Why did the category see an increased inflex of gaming related campaigns this year?

Well, gaming is inherently an experience that connects. Whether that's between players, you and the characters, or the story, you're speaking and interacting one-on-one with a very specific set of people you know intimately. You have to understand that audience and create communications or experiences that are valuable for them [...] So I think that connection, that direct interaction, is why gaming is probably being utilised more, which you can see in Xbox’s The Birth of Gaming Tourism or Burger King’s Stevenage challenge.

Was it important that campaigns achieved effective targeting at scale?

The sharper the arrowhead in targeting, the more meaningful end results you'll have. You'll create instant ambassadors that will share your message, voice their love for your brand and participate in the activation that you're made. So you're arming them as much as focusing in on them, hoping to extend and expand on the story you're trying to tell. It's not necessarily you dictating what they do with it, you're giving them the freedom to augment it, mix it up in and amplify it in their own way.

Given the year that’s just transpired, did the jury focus more on meaningful work?

We all know that Cannes case studies are...how would I say it kindly? They tend to overdramatise the importance and effectiveness of the work. We want [it to be] meaningful to specific audiences, not just a shotgun approach for brand awareness. Ideally with a more longer term view, perhaps targeting consumers that aren't yours yet and building up those audiences.

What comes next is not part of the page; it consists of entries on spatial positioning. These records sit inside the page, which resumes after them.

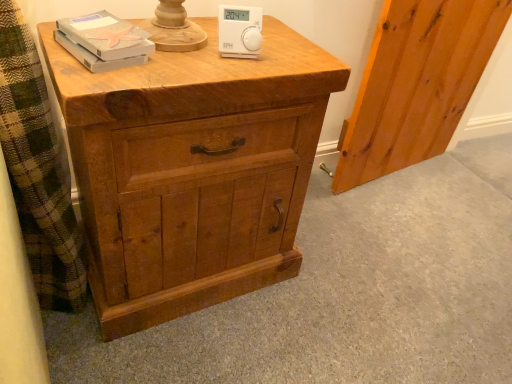
At what (x,y) coordinates should I click in order to perform the action: click on white plastic thermostat at upper center. Please return your answer as a coordinate pair (x, y). This screenshot has height=384, width=512. Looking at the image, I should click on (240, 31).

This screenshot has width=512, height=384. Describe the element at coordinates (240, 31) in the screenshot. I see `white plastic thermostat at upper center` at that location.

What do you see at coordinates (417, 84) in the screenshot?
I see `natural wood screen door at right` at bounding box center [417, 84].

Where is `natural wood chest of drawers at center`? The width and height of the screenshot is (512, 384). natural wood chest of drawers at center is located at coordinates (192, 170).

This screenshot has width=512, height=384. Identify the location of white plastic thermostat at upper center. (240, 31).

From the image's perspective, is natural wood screen door at right positioned above or below natural wood chest of drawers at center?

From the image's perspective, natural wood screen door at right appears above natural wood chest of drawers at center.

Considering the positions of point (416, 67) and point (113, 308), is point (416, 67) closer or farther from the camera than point (113, 308)?

Clearly, point (416, 67) is more distant from the camera than point (113, 308).

Is natural wood screen door at right looking in the opposite direction of natural wood chest of drawers at center?

No, natural wood screen door at right is not facing away from natural wood chest of drawers at center.

From a real-world perspective, which object stands above the other?

From a 3D spatial view, matte gray book at upper left is above.

Does matte gray book at upper left have a smaller size compared to natural wood chest of drawers at center?

Yes, matte gray book at upper left is smaller than natural wood chest of drawers at center.

Between matte gray book at upper left and natural wood chest of drawers at center, which one is positioned in front?

Positioned in front is natural wood chest of drawers at center.

Does point (77, 17) come closer to viewer compared to point (205, 81)?

No.

Can you confirm if natural wood chest of drawers at center is taller than natural wood screen door at right?

No.

Is natural wood chest of drawers at center spatially inside natural wood screen door at right, or outside of it?

The correct answer is: outside.

From a real-world perspective, is natural wood chest of drawers at center above or below natural wood screen door at right?

natural wood chest of drawers at center is situated lower than natural wood screen door at right in the real world.

Does natural wood chest of drawers at center have a smaller size compared to matte gray book at upper left?

No.

Is natural wood chest of drawers at center not inside matte gray book at upper left?

natural wood chest of drawers at center is positioned outside matte gray book at upper left.

Which object is closer to the camera taking this photo, natural wood chest of drawers at center or matte gray book at upper left?

natural wood chest of drawers at center is closer to the camera.

Can you tell me how much natural wood chest of drawers at center and matte gray book at upper left differ in facing direction?

The angular difference between natural wood chest of drawers at center and matte gray book at upper left is 13.2 degrees.

From a real-world perspective, between natural wood screen door at right and white plastic thermostat at upper center, who is vertically lower?

From a 3D spatial view, natural wood screen door at right is below.

Which object is wider, natural wood screen door at right or white plastic thermostat at upper center?

natural wood screen door at right is wider.

Based on their positions, is natural wood screen door at right located to the left or right of white plastic thermostat at upper center?

In the image, natural wood screen door at right appears on the right side of white plastic thermostat at upper center.

How different are the orientations of natural wood screen door at right and white plastic thermostat at upper center in degrees?

natural wood screen door at right and white plastic thermostat at upper center are facing 21.2 degrees away from each other.

Are matte gray book at upper left and natural wood screen door at right far apart?

Absolutely, matte gray book at upper left is distant from natural wood screen door at right.

How distant is matte gray book at upper left from natural wood screen door at right?

matte gray book at upper left and natural wood screen door at right are 3.40 feet apart from each other.

From the image's perspective, is matte gray book at upper left above or below natural wood screen door at right?

Based on their image positions, matte gray book at upper left is located beneath natural wood screen door at right.

Who is taller, matte gray book at upper left or natural wood screen door at right?

Standing taller between the two is natural wood screen door at right.

Which of these two, white plastic thermostat at upper center or natural wood screen door at right, is thinner?

Thinner between the two is white plastic thermostat at upper center.

Considering the relative positions of white plastic thermostat at upper center and natural wood screen door at right in the image provided, is white plastic thermostat at upper center to the left or to the right of natural wood screen door at right?

Clearly, white plastic thermostat at upper center is on the left of natural wood screen door at right in the image.

How much distance is there between white plastic thermostat at upper center and natural wood screen door at right?

The distance of white plastic thermostat at upper center from natural wood screen door at right is 34.54 inches.

Between white plastic thermostat at upper center and natural wood screen door at right, which one has less height?

white plastic thermostat at upper center is shorter.

Where is `the chest of drawers that is below the natural wood screen door at right (from the image's perspective)`? the chest of drawers that is below the natural wood screen door at right (from the image's perspective) is located at coordinates (192, 170).

Find the location of a particular element. This screenshot has width=512, height=384. the chest of drawers that appears in front of the matte gray book at upper left is located at coordinates (192, 170).

Estimate the real-world distances between objects in this image. Which object is further from natural wood chest of drawers at center, natural wood screen door at right or matte gray book at upper left?

Based on the image, natural wood screen door at right appears to be further to natural wood chest of drawers at center.

From the image, which object appears to be farther from natural wood screen door at right, white plastic thermostat at upper center or matte gray book at upper left?

matte gray book at upper left.

From the image, which object appears to be farther from natural wood chest of drawers at center, matte gray book at upper left or natural wood screen door at right?

The object further to natural wood chest of drawers at center is natural wood screen door at right.

Looking at the image, which one is located closer to matte gray book at upper left, natural wood screen door at right or natural wood chest of drawers at center?

The object closer to matte gray book at upper left is natural wood chest of drawers at center.

Estimate the real-world distances between objects in this image. Which object is further from matte gray book at upper left, white plastic thermostat at upper center or natural wood chest of drawers at center?

natural wood chest of drawers at center.

When comparing their distances from matte gray book at upper left, does white plastic thermostat at upper center or natural wood screen door at right seem further?

natural wood screen door at right.

In the scene shown: Based on their spatial positions, is natural wood chest of drawers at center or white plastic thermostat at upper center further from natural wood screen door at right?

white plastic thermostat at upper center lies further to natural wood screen door at right than the other object.

Estimate the real-world distances between objects in this image. Which object is further from white plastic thermostat at upper center, natural wood screen door at right or matte gray book at upper left?

The object further to white plastic thermostat at upper center is natural wood screen door at right.

This screenshot has height=384, width=512. I want to click on ipod located between matte gray book at upper left and natural wood screen door at right in the left-right direction, so tap(240, 31).

Find the location of a particular element. The image size is (512, 384). book between white plastic thermostat at upper center and natural wood chest of drawers at center in the vertical direction is located at coordinates (103, 41).

Locate an element on the screen. The width and height of the screenshot is (512, 384). ipod between natural wood chest of drawers at center and natural wood screen door at right from left to right is located at coordinates point(240,31).

Image resolution: width=512 pixels, height=384 pixels. I want to click on chest of drawers between matte gray book at upper left and natural wood screen door at right, so click(192, 170).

But if you successfully make work that is more meaningful for people now, you're going to make a difference to your business in the long-run, whether that's sales, your image, perception or whatever the task is.

Are there any big trends you’ve seen across the work this year - in the Direct category and beyond?

I notice the same trend every year and I think it's going to change, but it doesn't. Cannes is the festival of philanthropy. There's always big purpose driven themes that you see highlighted regularly at any Cannes festival, not just this one. Whether that’s for sustainability, gender and race inequality or sustainable development for the planet – It’s always a core trend that this work preforms well. I think that trend will continue as people want to do more work that improves people's lives. I think when you're in a jury room, often you're voting a little bit more with your heart. ‘I'm not going to vote that down, because I'd be an asshole’. And I'm not, because I really believe in that cause or that issue or whatever.

What’s your advice to people who want to win a Direct Lion next year?

Just do some good. If you want to win a Direct Lion, it has to be focused on a specific audience to elicit a response and it has to be done in a brilliantly exciting way. You have to be quite pointy in the problem, the solution that you're providing, and just tell that story and don't hyperbolize it. Don't try and fool the jury if you want to win a Cannes Direct Lion.